* ACTIVITY LIST
1. Reproduce the text on activation functions from "Activation functions introduce" up to and including "f(x) = \max(0, x)".
2. According to the text on activation functions, why are activation functions used in neural networks? Answer in one to three sentences.
3. List every activation function that the text on activation functions names under its "Common Activation Functions" heading.

* SELECTED EXTRACT
────────────────

Activation functions introduce **non-linearity** into neural networks, which allows them to model complex relationships.  
In PyTorch, many activations are available in `torch.nn`.  

### Common Activation Functions  

1. **ReLU (Rectified Linear Unit)**  
$$
f(x) = \max(0, x)
$$  

2. **Sigmoid**  
$$
f(x) = \frac{1}{1 + e^{-x}}
$$  

3. **Tanh (Hyperbolic Tangent)**  
$$
f(x) = \tanh(x) = \frac{e^x - e^{-x}}{e^x + e^{-x}}
$$  


In [3]:
# Sample input
x = torch.tensor([[-1.0, 0.0, 1.0, 2.0]])

# Define activations
relu = nn.ReLU()
sigmoid = nn.Sigmoid()
tanh = nn.Tanh()

print("Input:", x)
print("ReLU:", relu(x))
print("Sigmoid:", sigmoid(x))
print("Tanh:", tanh(x))

Input: tensor([[-1.,  0.,  1.,  2.]])

────────────────

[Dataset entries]

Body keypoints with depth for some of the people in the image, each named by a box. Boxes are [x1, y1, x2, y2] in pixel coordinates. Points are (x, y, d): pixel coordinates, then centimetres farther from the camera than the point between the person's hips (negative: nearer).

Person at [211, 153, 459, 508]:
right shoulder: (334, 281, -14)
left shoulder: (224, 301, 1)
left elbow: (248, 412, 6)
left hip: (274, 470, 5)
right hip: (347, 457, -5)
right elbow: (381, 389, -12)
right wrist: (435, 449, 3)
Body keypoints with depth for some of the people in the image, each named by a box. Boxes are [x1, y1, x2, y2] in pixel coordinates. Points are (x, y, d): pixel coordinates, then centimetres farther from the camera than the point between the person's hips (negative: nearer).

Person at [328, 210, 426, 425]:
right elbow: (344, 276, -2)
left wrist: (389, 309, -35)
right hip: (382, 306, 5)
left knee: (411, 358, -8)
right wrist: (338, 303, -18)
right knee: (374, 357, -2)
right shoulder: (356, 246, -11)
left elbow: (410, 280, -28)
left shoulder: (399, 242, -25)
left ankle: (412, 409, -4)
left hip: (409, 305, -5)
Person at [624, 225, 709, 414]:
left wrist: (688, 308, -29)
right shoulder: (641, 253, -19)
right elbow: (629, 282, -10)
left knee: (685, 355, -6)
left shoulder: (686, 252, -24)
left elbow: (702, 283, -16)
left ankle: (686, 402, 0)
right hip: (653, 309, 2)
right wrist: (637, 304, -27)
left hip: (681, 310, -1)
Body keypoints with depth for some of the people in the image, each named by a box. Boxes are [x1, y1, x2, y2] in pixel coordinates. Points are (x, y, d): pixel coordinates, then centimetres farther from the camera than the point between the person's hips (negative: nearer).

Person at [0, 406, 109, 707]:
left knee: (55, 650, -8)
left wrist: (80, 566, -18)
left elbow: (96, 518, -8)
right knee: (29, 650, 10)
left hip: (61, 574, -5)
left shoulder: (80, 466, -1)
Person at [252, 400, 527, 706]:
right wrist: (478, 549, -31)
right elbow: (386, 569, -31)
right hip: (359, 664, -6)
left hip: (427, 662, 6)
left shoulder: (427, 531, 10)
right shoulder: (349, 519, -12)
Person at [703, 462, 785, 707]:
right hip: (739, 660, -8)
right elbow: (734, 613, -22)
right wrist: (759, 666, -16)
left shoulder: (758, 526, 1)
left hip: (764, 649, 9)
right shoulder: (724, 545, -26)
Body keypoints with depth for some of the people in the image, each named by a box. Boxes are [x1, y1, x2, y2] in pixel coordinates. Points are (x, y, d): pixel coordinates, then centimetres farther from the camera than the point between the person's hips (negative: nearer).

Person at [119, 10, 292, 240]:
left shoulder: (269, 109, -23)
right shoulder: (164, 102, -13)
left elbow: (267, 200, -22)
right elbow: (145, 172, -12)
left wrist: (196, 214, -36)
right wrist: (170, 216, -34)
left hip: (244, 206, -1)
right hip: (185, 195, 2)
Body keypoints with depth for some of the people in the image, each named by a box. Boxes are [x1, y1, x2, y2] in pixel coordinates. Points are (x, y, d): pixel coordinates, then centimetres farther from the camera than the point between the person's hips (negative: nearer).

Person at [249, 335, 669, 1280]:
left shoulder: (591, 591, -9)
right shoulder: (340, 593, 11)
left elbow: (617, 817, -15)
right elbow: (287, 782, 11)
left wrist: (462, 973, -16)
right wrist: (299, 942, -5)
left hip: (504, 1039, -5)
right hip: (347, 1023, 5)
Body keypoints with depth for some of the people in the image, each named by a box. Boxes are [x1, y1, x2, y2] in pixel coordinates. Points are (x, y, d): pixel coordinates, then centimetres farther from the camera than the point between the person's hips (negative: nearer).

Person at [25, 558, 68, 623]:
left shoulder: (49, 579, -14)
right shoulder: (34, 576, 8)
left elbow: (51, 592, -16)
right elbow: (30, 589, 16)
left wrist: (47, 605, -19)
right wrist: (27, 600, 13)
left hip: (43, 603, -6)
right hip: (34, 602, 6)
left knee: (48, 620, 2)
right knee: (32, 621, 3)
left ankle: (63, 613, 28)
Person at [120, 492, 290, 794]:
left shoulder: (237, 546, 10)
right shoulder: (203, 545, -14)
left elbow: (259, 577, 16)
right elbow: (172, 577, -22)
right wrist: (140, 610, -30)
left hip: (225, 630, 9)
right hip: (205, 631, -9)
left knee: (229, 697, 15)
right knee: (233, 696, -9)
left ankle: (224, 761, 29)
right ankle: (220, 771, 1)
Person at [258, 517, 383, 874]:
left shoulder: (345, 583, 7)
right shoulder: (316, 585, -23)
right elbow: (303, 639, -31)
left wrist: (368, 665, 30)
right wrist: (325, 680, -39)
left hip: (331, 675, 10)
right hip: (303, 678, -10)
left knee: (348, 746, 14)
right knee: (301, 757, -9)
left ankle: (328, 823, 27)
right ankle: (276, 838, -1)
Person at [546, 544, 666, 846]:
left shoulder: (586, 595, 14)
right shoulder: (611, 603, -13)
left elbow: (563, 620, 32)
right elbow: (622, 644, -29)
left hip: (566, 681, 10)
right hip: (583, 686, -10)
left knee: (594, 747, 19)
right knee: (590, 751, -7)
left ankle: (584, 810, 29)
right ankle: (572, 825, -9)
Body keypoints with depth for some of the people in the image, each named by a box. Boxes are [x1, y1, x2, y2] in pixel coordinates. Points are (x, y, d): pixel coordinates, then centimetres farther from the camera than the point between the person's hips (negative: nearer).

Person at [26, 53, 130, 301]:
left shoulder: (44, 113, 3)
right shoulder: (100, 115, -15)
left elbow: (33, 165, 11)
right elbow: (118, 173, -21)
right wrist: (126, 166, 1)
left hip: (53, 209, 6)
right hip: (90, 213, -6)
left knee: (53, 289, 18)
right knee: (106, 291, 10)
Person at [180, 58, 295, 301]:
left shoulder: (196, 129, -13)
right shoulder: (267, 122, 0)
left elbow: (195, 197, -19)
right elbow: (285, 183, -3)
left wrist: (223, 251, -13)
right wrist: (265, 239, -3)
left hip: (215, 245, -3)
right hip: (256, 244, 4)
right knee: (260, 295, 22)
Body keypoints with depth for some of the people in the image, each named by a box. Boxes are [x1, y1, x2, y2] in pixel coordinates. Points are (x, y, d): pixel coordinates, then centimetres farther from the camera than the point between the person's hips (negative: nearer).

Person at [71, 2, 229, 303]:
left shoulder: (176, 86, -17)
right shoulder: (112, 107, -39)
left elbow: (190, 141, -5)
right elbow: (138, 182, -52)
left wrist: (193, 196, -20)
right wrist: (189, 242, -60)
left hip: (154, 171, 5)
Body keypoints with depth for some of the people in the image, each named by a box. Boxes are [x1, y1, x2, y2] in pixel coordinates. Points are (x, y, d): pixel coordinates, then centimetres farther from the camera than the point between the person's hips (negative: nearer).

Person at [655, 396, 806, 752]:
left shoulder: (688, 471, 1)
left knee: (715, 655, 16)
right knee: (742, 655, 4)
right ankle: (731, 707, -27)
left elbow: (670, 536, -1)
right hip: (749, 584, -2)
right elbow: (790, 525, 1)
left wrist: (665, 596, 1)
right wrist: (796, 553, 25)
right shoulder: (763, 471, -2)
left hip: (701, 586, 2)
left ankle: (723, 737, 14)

────────────────

* EXERCISE SOLUTIONS
1.
Activation functions introduce **non-linearity** into neural networks, which allows them to model complex relationships.  
In PyTorch, many activations are available in `torch.nn`.  

### Common Activation Functions  

1. **ReLU (Rectified Linear Unit)**  
$$
f(x) = \max(0, x)

2. Activation functions introduce non-linearity into neural networks. This allows the networks to model complex relationships.

3.
- ReLU (Rectified Linear Unit)
- Sigmoid
- Tanh (Hyperbolic Tangent)